§ TRY IT:
Copy out each line of the records below that contains the word "apocalypse".

[Stored items]
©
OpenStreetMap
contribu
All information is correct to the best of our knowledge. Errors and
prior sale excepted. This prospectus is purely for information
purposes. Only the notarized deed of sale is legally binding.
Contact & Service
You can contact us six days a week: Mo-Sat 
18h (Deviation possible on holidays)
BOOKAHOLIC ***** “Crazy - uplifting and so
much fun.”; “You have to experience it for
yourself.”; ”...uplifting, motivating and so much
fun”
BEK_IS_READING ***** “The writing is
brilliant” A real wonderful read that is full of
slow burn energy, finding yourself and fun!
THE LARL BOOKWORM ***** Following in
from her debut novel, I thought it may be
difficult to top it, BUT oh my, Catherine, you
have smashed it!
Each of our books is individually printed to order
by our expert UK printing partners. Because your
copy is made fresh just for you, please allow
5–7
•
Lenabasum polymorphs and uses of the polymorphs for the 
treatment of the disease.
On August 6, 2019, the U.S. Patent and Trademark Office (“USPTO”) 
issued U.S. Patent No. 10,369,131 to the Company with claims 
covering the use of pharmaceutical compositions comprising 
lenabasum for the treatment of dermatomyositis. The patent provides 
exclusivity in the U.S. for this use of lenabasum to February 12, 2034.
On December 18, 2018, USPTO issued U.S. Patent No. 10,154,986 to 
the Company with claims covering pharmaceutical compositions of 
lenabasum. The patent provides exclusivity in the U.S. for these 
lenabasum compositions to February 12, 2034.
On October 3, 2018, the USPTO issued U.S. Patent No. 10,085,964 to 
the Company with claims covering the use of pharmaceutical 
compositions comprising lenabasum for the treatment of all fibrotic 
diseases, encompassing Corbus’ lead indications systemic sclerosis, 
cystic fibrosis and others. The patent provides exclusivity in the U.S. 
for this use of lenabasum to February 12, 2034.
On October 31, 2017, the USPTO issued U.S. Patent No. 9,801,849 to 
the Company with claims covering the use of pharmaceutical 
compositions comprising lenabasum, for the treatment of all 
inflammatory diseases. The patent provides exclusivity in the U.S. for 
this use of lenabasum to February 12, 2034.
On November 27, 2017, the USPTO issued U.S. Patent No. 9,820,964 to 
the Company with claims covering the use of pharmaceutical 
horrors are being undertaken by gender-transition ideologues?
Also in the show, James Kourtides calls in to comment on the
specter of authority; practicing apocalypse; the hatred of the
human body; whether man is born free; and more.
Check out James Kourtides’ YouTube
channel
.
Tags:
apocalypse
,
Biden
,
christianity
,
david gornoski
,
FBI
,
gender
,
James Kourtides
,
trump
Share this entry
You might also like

§ RESPONSE TO THE TASK:
specter of authority; practicing apocalypse; the hatred of the
apocalypse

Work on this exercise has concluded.